[Saved entries]
· · · ·
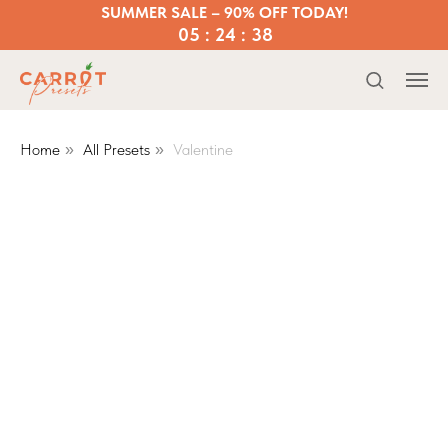
SUMMER SALE – 90% OFF TODAY!
05 : 24 : 37
Home
All Presets
Valentine
»
»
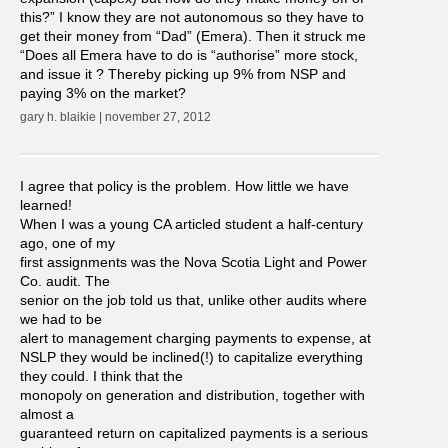
this?” I know they are not autonomous so they have to
get their money from “Dad” (Emera). Then it struck me
“Does all Emera have to do is “authorise” more stock,
and issue it ? Thereby picking up 9% from NSP and
paying 3% on the market?
gary h. blaikie | november 27, 2012
I agree that policy is the problem. How little we have
learned!
When I was a young CA articled student a half-century
ago, one of my
first assignments was the Nova Scotia Light and Power
Co. audit. The
senior on the job told us that, unlike other audits where
we had to be
alert to management charging payments to expense, at
NSLP they would be inclined(!) to capitalize everything
they could. I think that the
monopoly on generation and distribution, together with
almost a
guaranteed return on capitalized payments is a serious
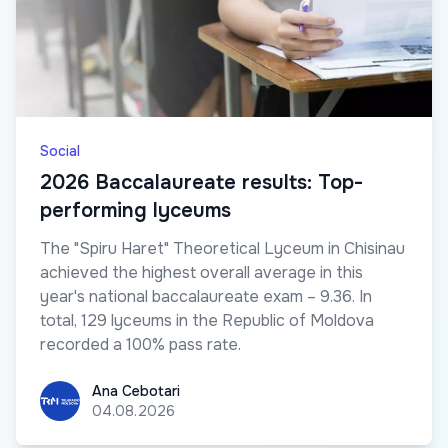
Social
2026 Baccalaureate results: Top-
performing lyceums
The "Spiru Haret" Theoretical Lyceum in Chisinau
achieved the highest overall average in this
year's national baccalaureate exam – 9.36. In
total, 129 lyceums in the Republic of Moldova
recorded a 100% pass rate.
Ana Cebotari
Ana Cebotari
04.08.2026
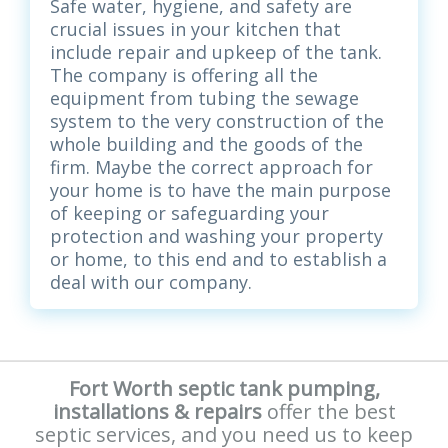
Safe water, hygiene, and safety are
crucial issues in your kitchen that
include repair and upkeep of the tank.
The company is offering all the
equipment from tubing the sewage
system to the very construction of the
whole building and the goods of the
firm. Maybe the correct approach for
your home is to have the main purpose
of keeping or safeguarding your
protection and washing your property
or home, to this end and to establish a
deal with our company.
Fort Worth septic tank pumping,
installations & repairs
offer the best
septic services, and you need us to keep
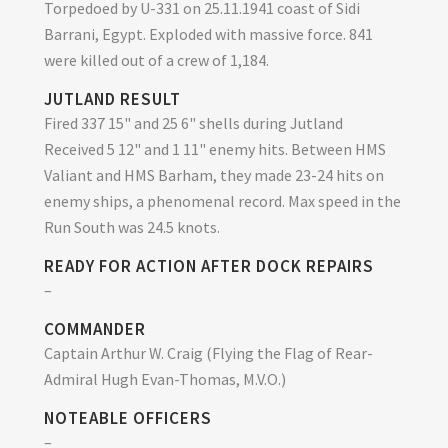
Torpedoed by U-331 on 25.11.1941 coast of Sidi
Barrani, Egypt. Exploded with massive force. 841
were killed out of a crew of 1,184.
JUTLAND RESULT
Fired 337 15" and 25 6" shells during Jutland
Received 5 12" and 1 11" enemy hits. Between HMS
Valiant and HMS Barham, they made 23-24 hits on
enemy ships, a phenomenal record. Max speed in the
Run South was 24.5 knots.
READY FOR ACTION AFTER DOCK REPAIRS
–
COMMANDER
Captain Arthur W. Craig (Flying the Flag of Rear-
Admiral Hugh Evan-Thomas, M.V.O.)
NOTEABLE OFFICERS
–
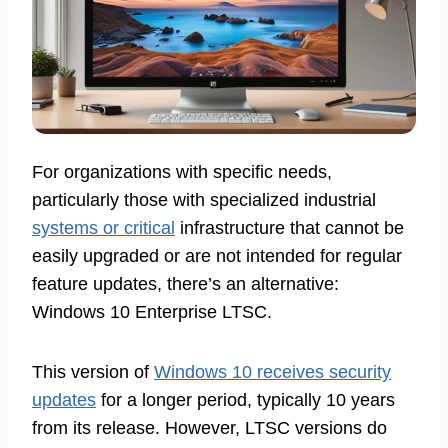
For organizations with specific needs,
particularly those with specialized industrial
systems or critical
infrastructure that cannot be
easily upgraded or are not intended for regular
feature updates, there’s an alternative:
Windows 10 Enterprise LTSC.
This version of
Windows 10 receives security
updates
for a longer period, typically 10 years
from its release. However, LTSC versions do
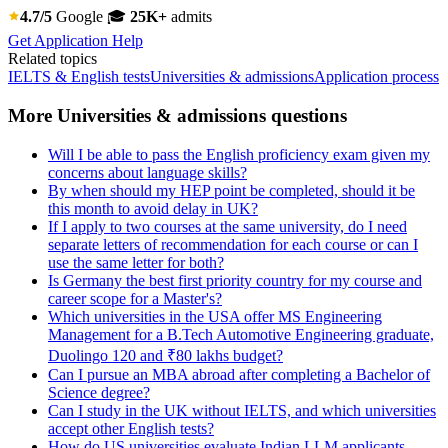
4.7/5
Google
🎓
25K+
admits
Get Application Help
Related topics
IELTS & English tests
Universities & admissions
Application process
More Universities & admissions questions
Will I be able to pass the English proficiency exam given my
concerns about language skills?
By when should my HEP point be completed, should it be
this month to avoid delay in UK?
If I apply to two courses at the same university, do I need
separate letters of recommendation for each course or can I
use the same letter for both?
Is Germany the best first priority country for my course and
career scope for a Master's?
Which universities in the USA offer MS Engineering
Management for a B.Tech Automotive Engineering graduate,
Duolingo 120 and ₹80 lakhs budget?
Can I pursue an MBA abroad after completing a Bachelor of
Science degree?
Can I study in the UK without IELTS, and which universities
accept other English tests?
How do US universities evaluate Indian LLM applicants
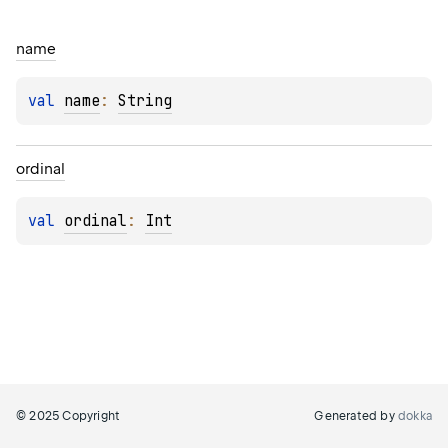
name
val 
name
: 
String
ordinal
val 
ordinal
: 
Int
© 2025 Copyright
Generated by
dokka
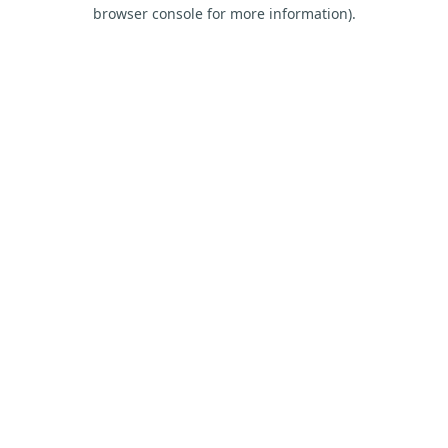
browser console for more information).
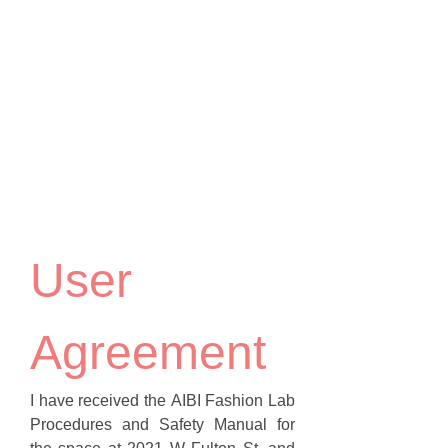
User 
Agreement
I have received the AIBI Fashion Lab 
Procedures and Safety Manual for 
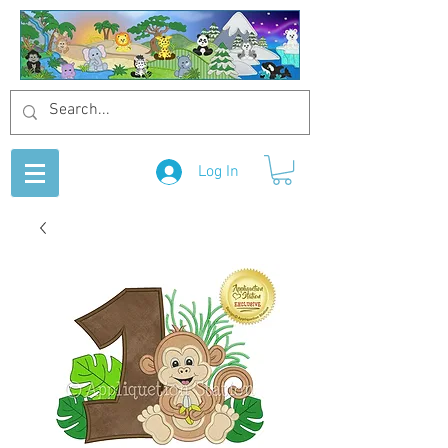
Log In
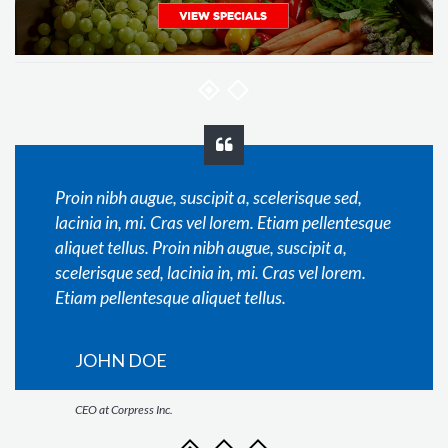
Proin nibh augue, suscipit a, scelerisque sed,
lacinia in, mi. Cras vel lorem. Etiam pellentesque
aliquet tellus. Proin nibh augue, suscipit a,
scelerisque sed, lacinia in, mi. Cras vel lorem.
Etiam pellentesque aliquet tellus.
JOHN DOE
CEO at Corpress Inc.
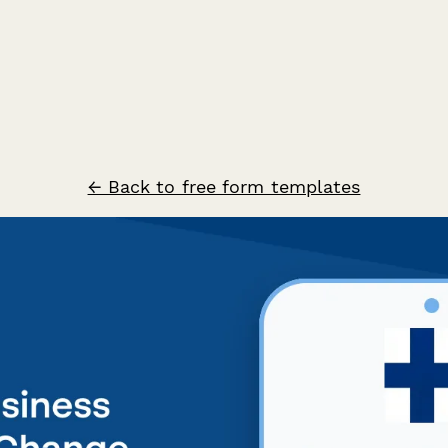
← Back to free form templates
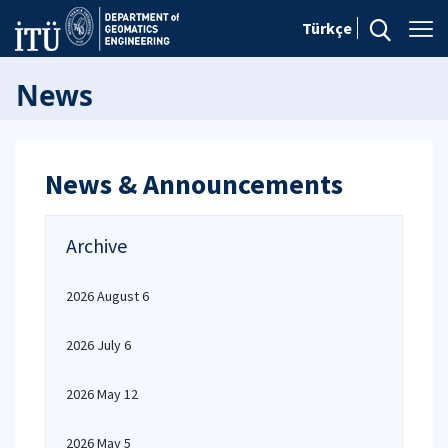
Türkçe
News
News & Announcements
Archive
2026 August 6
2026 July 6
2026 May 12
2026 May 5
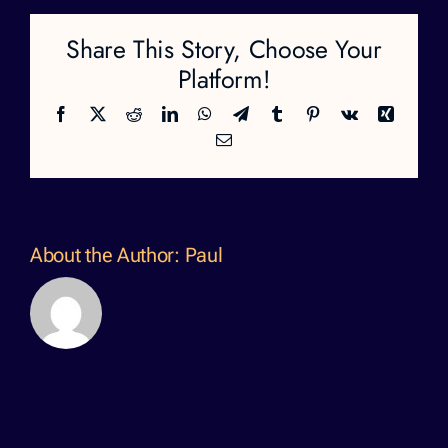
Share This Story, Choose Your
Platform!
Facebook
X
Reddit
LinkedIn
WhatsApp
Telegram
Tumblr
Pinterest
Vk
Xing
Email
About the Author:
Paul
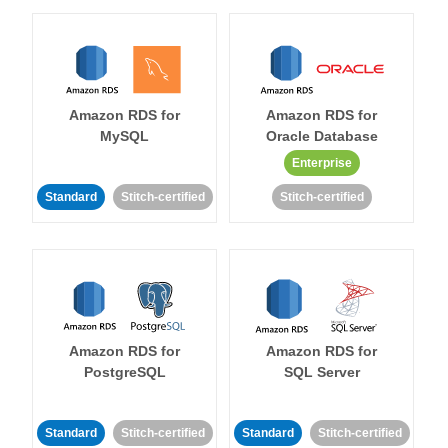
Amazon RDS for
Amazon RDS for
MySQL
Oracle Database
Enterprise
Standard
Stitch-certified
Stitch-certified
Amazon RDS for
Amazon RDS for
PostgreSQL
SQL Server
Standard
Stitch-certified
Standard
Stitch-certified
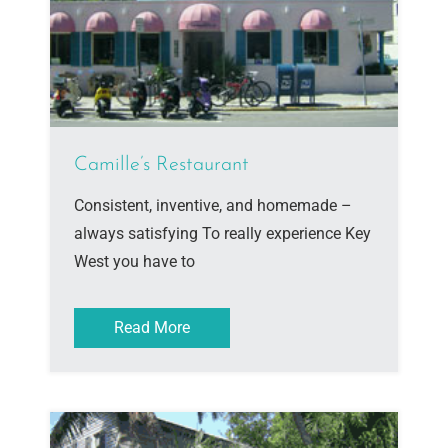
Camille’s Restaurant
Consistent, inventive, and homemade –
always satisfying To really experience Key
West you have to
Read More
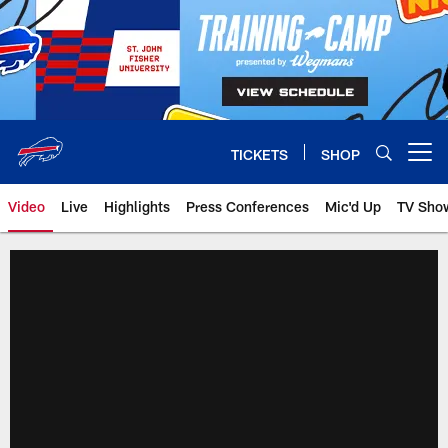
Skip
to
main
content
TICKETS
SHOP
Open menu button
Video
Live
Highlights
Press Conferences
Mic'd Up
TV Sho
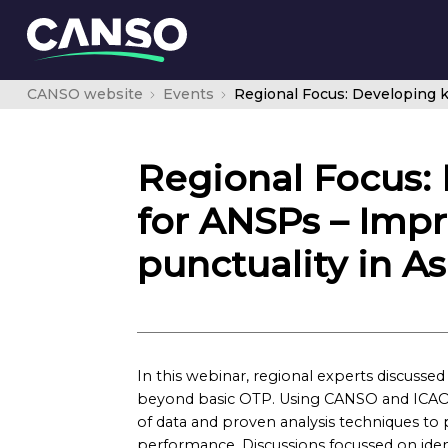
CANSO website
Events
Regional Focus:
for ANSPs – Impr
punctuality in As
In this webinar, regional experts discuss
beyond basic OTP. Using CANSO and ICAO 
of data and proven analysis techniques to 
performance. Discussions focussed on iden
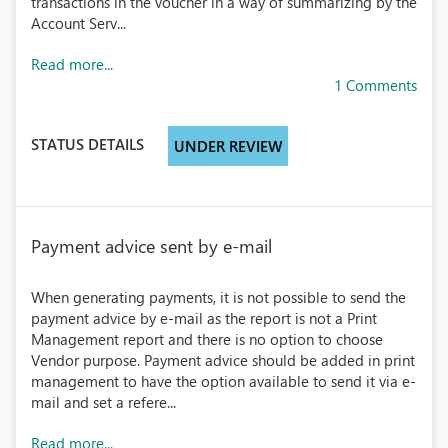
transactions in the voucher in a way of summarizing by the
Account Serv...
Read more...
1 Comments
STATUS DETAILS
UNDER REVIEW
Payment advice sent by e-mail
When generating payments, it is not possible to send the
payment advice by e-mail as the report is not a Print
Management report and there is no option to choose
Vendor purpose. Payment advice should be added in print
management to have the option available to send it via e-
mail and set a refere...
Read more...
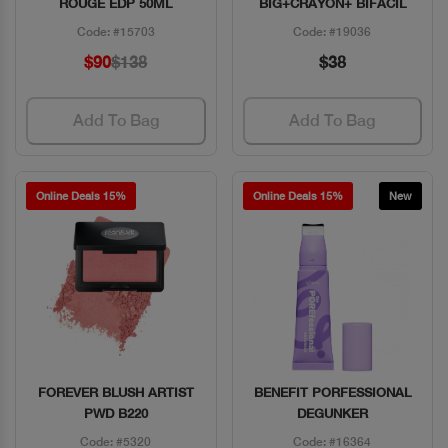
ROUGE EDP 50ML
BIG+CRAYON+ BIFACIL
Code: #15703
Code: #19036
$90
$138
$38
Add To Bag
Add To Bag
Online Deals 15%
Online Deals 15%
New
FOREVER BLUSH ARTIST
BENEFIT PORFESSIONAL
Quick View
Quick View
PWD B220
DEGUNKER
Code: #5320
Code: #16364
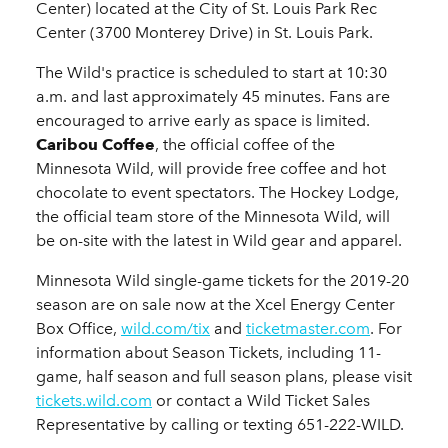
Center) located at the City of St. Louis Park Rec
Center (3700 Monterey Drive) in St. Louis Park.
The Wild's practice is scheduled to start at 10:30
a.m. and last approximately 45 minutes. Fans are
encouraged to arrive early as space is limited.
Caribou Coffee
, the official coffee of the
Minnesota Wild, will provide free coffee and hot
chocolate to event spectators. The Hockey Lodge,
the official team store of the Minnesota Wild, will
be on-site with the latest in Wild gear and apparel.
Minnesota Wild single-game tickets for the 2019-20
season are on sale now at the Xcel Energy Center
Box Office,
wild.com/tix
and
ticketmaster.com
. For
information about Season Tickets, including 11-
game, half season and full season plans, please visit
tickets.wild.com
or contact a Wild Ticket Sales
Representative by calling or texting 651-222-WILD.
· · · ·
» **Directive**:
The records above, minus their pictures, are to be returned verbatim.

» **Response to the exercise**:
SUMMER SALE – 90% OFF TODAY!
05 : 24 : 37
Home
All Presets
Valentine
»
»
this?” I know they are not autonomous so they have to
get their money from “Dad” (Emera). Then it struck me
“Does all Emera have to do is “authorise” more stock,
and issue it ? Thereby picking up 9% from NSP and
paying 3% on the market?
gary h. blaikie | november 27, 2012
I agree that policy is the problem. How little we have
learned!
When I was a young CA articled student a half-century
ago, one of my
first assignments was the Nova Scotia Light and Power
Co. audit. The
senior on the job told us that, unlike other audits where
we had to be
alert to management charging payments to expense, at
NSLP they would be inclined(!) to capitalize everything
they could. I think that the
monopoly on generation and distribution, together with
almost a
guaranteed return on capitalized payments is a serious
Social
2026 Baccalaureate results: Top-
performing lyceums
The "Spiru Haret" Theoretical Lyceum in Chisinau
achieved the highest overall average in this
year's national baccalaureate exam – 9.36. In
total, 129 lyceums in the Republic of Moldova
recorded a 100% pass rate.
Ana Cebotari
Ana Cebotari
04.08.2026
Safe water, hygiene, and safety are
crucial issues in your kitchen that
include repair and upkeep of the tank.
The company is offering all the
equipment from tubing the sewage
system to the very construction of the
whole building and the goods of the
firm. Maybe the correct approach for
your home is to have the main purpose
of keeping or safeguarding your
protection and washing your property
or home, to this end and to establish a
deal with our company.
Fort Worth septic tank pumping,
installations & repairs
offer the best
septic services, and you need us to keep
Torpedoed by U-331 on 25.11.1941 coast of Sidi
Barrani, Egypt. Exploded with massive force. 841
were killed out of a crew of 1,184.
JUTLAND RESULT
Fired 337 15" and 25 6" shells during Jutland
Received 5 12" and 1 11" enemy hits. Between HMS
Valiant and HMS Barham, they made 23-24 hits on
enemy ships, a phenomenal record. Max speed in the
Run South was 24.5 knots.
READY FOR ACTION AFTER DOCK REPAIRS
–
COMMANDER
Captain Arthur W. Craig (Flying the Flag of Rear-
Admiral Hugh Evan-Thomas, M.V.O.)
NOTEABLE OFFICERS
–
For organizations with specific needs,
particularly those with specialized industrial
systems or critical
infrastructure that cannot be
easily upgraded or are not intended for regular
feature updates, there’s an alternative:
Windows 10 Enterprise LTSC.
This version of
Windows 10 receives security
updates
for a longer period, typically 10 years
from its release. However, LTSC versions do
4.7/5
Google
🎓
25K+
admits
Get Application Help
Related topics
IELTS & English tests
Universities & admissions
Application process
More Universities & admissions questions
Will I be able to pass the English proficiency exam given my
concerns about language skills?
By when should my HEP point be completed, should it be
this month to avoid delay in UK?
If I apply to two courses at the same university, do I need
separate letters of recommendation for each course or can I
use the same letter for both?
Is Germany the best first priority country for my course and
career scope for a Master's?
Which universities in the USA offer MS Engineering
Management for a B.Tech Automotive Engineering graduate,
Duolingo 120 and ₹80 lakhs budget?
Can I pursue an MBA abroad after completing a Bachelor of
Science degree?
Can I study in the UK without IELTS, and which universities
accept other English tests?
How do US universities evaluate Indian LLM applicants
name
val 
name
: 
String
ordinal
val 
ordinal
: 
Int
© 2025 Copyright
Generated by
dokka
browser console for more information).
User 
Agreement
I have received the AIBI Fashion Lab 
Procedures and Safety Manual for 
Log In
Proin nibh augue, suscipit a, scelerisque sed,
lacinia in, mi. Cras vel lorem. Etiam pellentesque
aliquet tellus. Proin nibh augue, suscipit a,
scelerisque sed, lacinia in, mi. Cras vel lorem.
Etiam pellentesque aliquet tellus.
JOHN DOE
CEO at Corpress Inc.
← Back to free form templates
Türkçe
News
News & Announcements
Archive
2026 August 6
2026 July 6
2026 May 12
2026 May 5
Share This Story, Choose Your
Platform!
Facebook
X
Reddit
LinkedIn
WhatsApp
Telegram
Tumblr
Pinterest
Vk
Xing
Email
About the Author:
Paul
Amazon RDS for
Amazon RDS for
MySQL
Oracle Database
Enterprise
Standard
Stitch-certified
Stitch-certified
Amazon RDS for
Amazon RDS for
PostgreSQL
SQL Server
Standard
Stitch-certified
Standard
Stitch-certified
Camille’s Restaurant
Consistent, inventive, and homemade –
always satisfying To really experience Key
West you have to
Read More
Skip
to
main
content
TICKETS
SHOP
Open menu button
Video
Live
Highlights
Press Conferences
Mic'd Up
TV Sho
CANSO website
Events
Regional Focus:
for ANSPs – Impr
punctuality in As
In this webinar, regional experts discuss
beyond basic OTP. Using CANSO and ICAO 
of data and proven analysis techniques to 
performance. Discussions focussed on iden
transactions in the voucher in a way of summarizing by the
Account Serv...
Read more...
1 Comments
STATUS DETAILS
UNDER REVIEW
Payment advice sent by e-mail
When generating payments, it is not possible to send the
payment advice by e-mail as the report is not a Print
Management report and there is no option to choose
Vendor purpose. Payment advice should be added in print
management to have the option available to send it via e-
mail and set a refere...
Read more...
ROUGE EDP 50ML
BIG+CRAYON+ BIFACIL
Code: #15703
Code: #19036
$90
$138
$38
Add To Bag
Add To Bag
Online Deals 15%
Online Deals 15%
New
FOREVER BLUSH ARTIST
BENEFIT PORFESSIONAL
Quick View
Quick View
PWD B220
DEGUNKER
Code: #5320
Code: #16364
Center) located at the City of St. Louis Park Rec
Center (3700 Monterey Drive) in St. Louis Park.
The Wild's practice is scheduled to start at 10:30
a.m. and last approximately 45 minutes. Fans are
encouraged to arrive early as space is limited.
Caribou Coffee
, the official coffee of the
Minnesota Wild, will provide free coffee and hot
chocolate to event spectators. The Hockey Lodge,
the official team store of the Minnesota Wild, will
be on-site with the latest in Wild gear and apparel.
Minnesota Wild single-game tickets for the 2019-20
season are on sale now at the Xcel Energy Center
Box Office,
wild.com/tix
and
ticketmaster.com
. For
information about Season Tickets, including 11-
game, half season and full season plans, please visit
tickets.wild.com
or contact a Wild Ticket Sales
Representative by calling or texting 651-222-WILD.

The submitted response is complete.